O jornalismo não pode ser praticado assim e os tribunais não podem condescender, brandamente, com o papão do poder mediático.
Um cidadão inglês saía de um cinema quando o primeiro-ministro sueco Olof Palme foi assassinado, perto dele, em 1986. Dois jornais suecos, “Expressen” e “Aftonbladet”, acusaram-no de ser o provável criminoso. Nada disso se provou.
O cidadão, Anthony White, que agora vive na cidade da Beira, em Moçambique, processou os jornais exigindo indemnizações por ofensa ao seu bom-nome. Mas os tribunais suecos não lhe deram razão e ele decidiu recorrer para o Tribunal Europeu dos Direitos do Homem.

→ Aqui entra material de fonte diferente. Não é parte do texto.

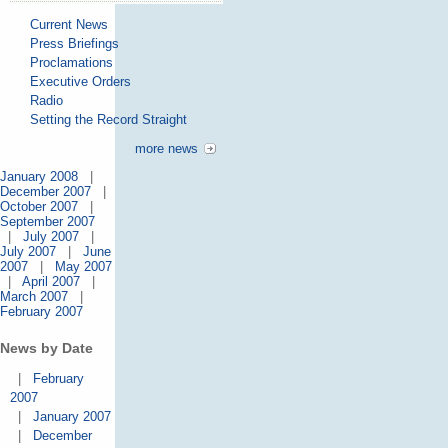
Current News
Press Briefings
Proclamations
Executive Orders
Radio
Setting the Record Straight
more news
January 2008
|
December 2007
|
October 2007
|
September 2007
|
July 2007
|
July 2007
|
June
2007
|
May 2007
|
April 2007
|
March 2007
|
February 2007
News by Date
|
February
2007
|
January 2007
|
December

Na terça-feira o Tribunal de Estrasburgo proferiu, enfim, sentença: absolveu os dois jornais. Porquê? Porque — disse o Tribunal — os jornais tinham cumprido o seu dever de informar: “O interesse público na publicação dessa informação sobrepunha-se ao direito do queixoso da protecção da sua reputação.” Discordo. A menos que haja pormenores que desconheça, o que resulta daqui é muito simples: amanhã vou ao cinema, à saída matam alguém e no dia seguinte leio num jornal o depoimento de um senhor que diz que fui eu o assassino. Estou feito.
Ojornalismo não pode ser praticado assim e os tribunais não podem condescender, brandamente, com o papão do poder mediático. Antes de ser jornalista sou cidadão e não gosto mesmo nada deste precedente.
No entanto, ainda anteontem subscrevi um apelo ao bom-senso do Parlamento por causa da proposta de lei de Estatuto do Jornalista, que traz coisas do tempo da “Outra Senhora”. Como o texto dos jornalistas poder ser mutilado sem aviso por um qualquer editor idiota ou quando é preciso mais espaço para um anúncio.
Que é lá isso? Nem a sentença do Tribunal de Estrasburgo nem esta muito questionável proposta de lei convidam a melhores tempos. Não, não.